• **TASK INPUT**
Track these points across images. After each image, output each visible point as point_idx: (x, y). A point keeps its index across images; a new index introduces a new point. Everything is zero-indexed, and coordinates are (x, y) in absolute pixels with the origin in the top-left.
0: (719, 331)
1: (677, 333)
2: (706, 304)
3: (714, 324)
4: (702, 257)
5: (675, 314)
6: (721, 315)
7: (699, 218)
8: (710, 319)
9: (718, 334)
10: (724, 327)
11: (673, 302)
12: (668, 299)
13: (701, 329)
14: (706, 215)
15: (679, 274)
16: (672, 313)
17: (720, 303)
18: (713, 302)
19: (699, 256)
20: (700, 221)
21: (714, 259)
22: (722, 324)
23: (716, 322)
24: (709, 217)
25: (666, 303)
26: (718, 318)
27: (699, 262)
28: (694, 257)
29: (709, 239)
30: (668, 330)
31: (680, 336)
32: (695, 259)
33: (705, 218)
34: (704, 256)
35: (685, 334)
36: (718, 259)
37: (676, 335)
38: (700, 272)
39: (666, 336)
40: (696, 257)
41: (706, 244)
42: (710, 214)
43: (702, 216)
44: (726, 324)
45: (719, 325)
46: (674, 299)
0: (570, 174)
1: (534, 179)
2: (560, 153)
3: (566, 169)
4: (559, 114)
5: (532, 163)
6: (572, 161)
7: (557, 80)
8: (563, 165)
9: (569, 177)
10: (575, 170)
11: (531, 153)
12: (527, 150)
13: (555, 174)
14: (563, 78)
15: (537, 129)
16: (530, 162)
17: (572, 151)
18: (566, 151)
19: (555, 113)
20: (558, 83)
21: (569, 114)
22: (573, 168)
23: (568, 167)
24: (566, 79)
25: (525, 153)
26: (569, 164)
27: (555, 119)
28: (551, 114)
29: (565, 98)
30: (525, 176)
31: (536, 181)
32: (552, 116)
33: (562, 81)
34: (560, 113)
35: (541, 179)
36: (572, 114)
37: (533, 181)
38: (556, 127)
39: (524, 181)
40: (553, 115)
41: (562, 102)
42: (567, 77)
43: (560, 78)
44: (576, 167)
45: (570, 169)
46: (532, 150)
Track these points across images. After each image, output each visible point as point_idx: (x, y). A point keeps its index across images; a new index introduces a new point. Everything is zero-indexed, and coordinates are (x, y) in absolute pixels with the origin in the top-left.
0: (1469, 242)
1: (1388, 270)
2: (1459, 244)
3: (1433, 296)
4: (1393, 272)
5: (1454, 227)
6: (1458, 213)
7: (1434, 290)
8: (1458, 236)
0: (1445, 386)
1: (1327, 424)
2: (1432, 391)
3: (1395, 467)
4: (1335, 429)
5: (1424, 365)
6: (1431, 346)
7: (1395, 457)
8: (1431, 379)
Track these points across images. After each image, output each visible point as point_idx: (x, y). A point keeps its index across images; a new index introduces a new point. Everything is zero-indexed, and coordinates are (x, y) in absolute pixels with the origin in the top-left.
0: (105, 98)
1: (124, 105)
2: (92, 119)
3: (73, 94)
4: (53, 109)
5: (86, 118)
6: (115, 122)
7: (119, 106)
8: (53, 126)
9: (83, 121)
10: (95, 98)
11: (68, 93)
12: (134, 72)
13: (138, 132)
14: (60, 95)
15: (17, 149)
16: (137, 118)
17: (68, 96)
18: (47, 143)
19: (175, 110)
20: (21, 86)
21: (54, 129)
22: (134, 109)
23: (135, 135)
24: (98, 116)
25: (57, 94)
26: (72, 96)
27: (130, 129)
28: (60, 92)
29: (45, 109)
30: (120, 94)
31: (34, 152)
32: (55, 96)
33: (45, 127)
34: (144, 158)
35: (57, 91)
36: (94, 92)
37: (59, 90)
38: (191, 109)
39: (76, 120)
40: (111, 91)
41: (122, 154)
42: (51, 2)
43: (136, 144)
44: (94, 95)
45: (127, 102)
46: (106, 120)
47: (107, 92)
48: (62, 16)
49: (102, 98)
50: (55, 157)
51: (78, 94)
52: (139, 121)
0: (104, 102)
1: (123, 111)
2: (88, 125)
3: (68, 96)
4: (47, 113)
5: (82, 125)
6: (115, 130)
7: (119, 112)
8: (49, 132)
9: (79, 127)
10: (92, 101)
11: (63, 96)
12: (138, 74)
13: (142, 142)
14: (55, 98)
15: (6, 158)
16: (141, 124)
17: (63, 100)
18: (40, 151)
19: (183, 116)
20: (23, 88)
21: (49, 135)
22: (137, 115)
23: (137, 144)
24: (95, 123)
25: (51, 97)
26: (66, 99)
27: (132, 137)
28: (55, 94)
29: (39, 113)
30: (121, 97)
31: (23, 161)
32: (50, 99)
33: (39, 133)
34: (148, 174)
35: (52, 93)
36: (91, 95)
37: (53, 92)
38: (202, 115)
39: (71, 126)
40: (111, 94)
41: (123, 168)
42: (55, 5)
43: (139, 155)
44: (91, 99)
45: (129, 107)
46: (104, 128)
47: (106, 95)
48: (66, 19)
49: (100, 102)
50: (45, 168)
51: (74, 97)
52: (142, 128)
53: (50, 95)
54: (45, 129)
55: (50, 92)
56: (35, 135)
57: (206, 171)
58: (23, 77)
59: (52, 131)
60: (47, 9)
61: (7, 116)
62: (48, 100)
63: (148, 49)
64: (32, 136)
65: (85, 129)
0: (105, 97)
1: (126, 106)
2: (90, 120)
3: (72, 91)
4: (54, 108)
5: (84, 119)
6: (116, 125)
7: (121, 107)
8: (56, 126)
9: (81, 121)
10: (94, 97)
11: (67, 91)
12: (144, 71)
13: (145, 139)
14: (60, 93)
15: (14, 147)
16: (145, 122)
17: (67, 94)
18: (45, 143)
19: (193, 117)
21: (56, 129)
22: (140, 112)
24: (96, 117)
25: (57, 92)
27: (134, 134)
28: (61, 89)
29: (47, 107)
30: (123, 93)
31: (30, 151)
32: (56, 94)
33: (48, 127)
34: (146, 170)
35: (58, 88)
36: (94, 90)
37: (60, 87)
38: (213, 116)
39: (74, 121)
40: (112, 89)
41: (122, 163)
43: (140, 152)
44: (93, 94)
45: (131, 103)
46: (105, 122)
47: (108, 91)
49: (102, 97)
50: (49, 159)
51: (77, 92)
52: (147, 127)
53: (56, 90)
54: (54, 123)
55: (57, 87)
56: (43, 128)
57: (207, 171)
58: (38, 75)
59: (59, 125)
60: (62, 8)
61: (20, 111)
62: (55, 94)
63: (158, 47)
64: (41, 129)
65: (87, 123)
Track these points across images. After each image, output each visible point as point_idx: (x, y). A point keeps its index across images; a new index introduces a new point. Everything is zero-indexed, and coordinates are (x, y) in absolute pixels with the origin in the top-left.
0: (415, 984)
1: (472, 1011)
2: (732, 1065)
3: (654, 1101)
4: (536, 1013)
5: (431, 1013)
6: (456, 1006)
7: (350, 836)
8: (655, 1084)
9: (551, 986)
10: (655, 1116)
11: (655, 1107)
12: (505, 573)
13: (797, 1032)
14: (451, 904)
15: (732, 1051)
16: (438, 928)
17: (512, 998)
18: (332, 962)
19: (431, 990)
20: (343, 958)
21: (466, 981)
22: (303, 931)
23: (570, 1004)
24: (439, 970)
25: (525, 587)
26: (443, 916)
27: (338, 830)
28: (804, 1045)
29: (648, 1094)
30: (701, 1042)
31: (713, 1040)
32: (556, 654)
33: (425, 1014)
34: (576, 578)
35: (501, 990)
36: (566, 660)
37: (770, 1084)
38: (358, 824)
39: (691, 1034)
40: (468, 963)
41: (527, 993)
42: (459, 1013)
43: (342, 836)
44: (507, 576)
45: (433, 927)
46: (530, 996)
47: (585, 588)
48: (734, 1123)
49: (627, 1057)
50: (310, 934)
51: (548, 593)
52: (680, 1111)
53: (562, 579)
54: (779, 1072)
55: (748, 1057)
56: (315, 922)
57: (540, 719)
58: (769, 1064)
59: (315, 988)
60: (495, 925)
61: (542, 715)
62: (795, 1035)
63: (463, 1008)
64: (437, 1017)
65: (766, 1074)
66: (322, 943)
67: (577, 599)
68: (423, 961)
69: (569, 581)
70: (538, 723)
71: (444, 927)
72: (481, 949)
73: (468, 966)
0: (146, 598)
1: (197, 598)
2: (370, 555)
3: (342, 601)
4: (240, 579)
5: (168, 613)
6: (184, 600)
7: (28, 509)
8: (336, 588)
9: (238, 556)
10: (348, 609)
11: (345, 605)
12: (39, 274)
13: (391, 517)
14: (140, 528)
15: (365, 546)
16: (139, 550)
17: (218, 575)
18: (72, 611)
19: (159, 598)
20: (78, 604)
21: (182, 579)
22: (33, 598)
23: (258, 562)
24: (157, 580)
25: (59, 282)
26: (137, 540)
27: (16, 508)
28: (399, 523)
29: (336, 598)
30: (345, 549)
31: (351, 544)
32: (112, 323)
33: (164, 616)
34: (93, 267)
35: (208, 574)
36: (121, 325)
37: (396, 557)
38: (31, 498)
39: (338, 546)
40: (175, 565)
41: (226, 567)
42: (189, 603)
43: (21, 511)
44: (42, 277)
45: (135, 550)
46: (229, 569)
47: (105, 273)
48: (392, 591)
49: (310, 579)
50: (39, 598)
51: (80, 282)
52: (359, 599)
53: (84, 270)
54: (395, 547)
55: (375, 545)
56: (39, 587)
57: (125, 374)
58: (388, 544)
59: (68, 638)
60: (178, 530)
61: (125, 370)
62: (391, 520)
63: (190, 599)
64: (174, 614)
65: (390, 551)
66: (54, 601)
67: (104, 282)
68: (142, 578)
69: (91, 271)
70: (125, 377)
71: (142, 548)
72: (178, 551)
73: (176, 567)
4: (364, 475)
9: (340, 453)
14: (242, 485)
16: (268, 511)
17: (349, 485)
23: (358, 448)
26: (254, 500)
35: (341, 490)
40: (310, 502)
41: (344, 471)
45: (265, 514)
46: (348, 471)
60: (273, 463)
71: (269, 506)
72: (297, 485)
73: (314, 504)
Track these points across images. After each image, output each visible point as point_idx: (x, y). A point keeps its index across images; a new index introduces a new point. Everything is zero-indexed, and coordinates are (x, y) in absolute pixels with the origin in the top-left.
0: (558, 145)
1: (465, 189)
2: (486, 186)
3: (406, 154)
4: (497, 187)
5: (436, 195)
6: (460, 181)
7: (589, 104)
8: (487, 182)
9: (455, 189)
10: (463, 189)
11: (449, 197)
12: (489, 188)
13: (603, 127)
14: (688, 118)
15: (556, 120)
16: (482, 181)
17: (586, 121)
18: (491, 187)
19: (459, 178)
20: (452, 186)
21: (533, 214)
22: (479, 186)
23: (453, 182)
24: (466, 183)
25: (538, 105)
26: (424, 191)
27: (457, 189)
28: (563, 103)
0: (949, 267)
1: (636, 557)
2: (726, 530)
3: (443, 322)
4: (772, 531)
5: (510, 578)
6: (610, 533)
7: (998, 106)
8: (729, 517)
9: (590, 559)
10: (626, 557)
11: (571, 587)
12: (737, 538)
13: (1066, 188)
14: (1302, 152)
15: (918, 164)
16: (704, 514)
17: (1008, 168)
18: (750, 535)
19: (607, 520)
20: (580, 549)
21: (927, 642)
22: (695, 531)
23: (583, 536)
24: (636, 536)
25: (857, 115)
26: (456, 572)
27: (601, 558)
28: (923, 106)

• **WHAT TO DO**
Only the lines above from the one with "10: (724, 327)" up to and including the one with "27: (699, 262)" should be repeated, exactly as written.

• **WRITTEN SOLUTION**
10: (724, 327)
11: (673, 302)
12: (668, 299)
13: (701, 329)
14: (706, 215)
15: (679, 274)
16: (672, 313)
17: (720, 303)
18: (713, 302)
19: (699, 256)
20: (700, 221)
21: (714, 259)
22: (722, 324)
23: (716, 322)
24: (709, 217)
25: (666, 303)
26: (718, 318)
27: (699, 262)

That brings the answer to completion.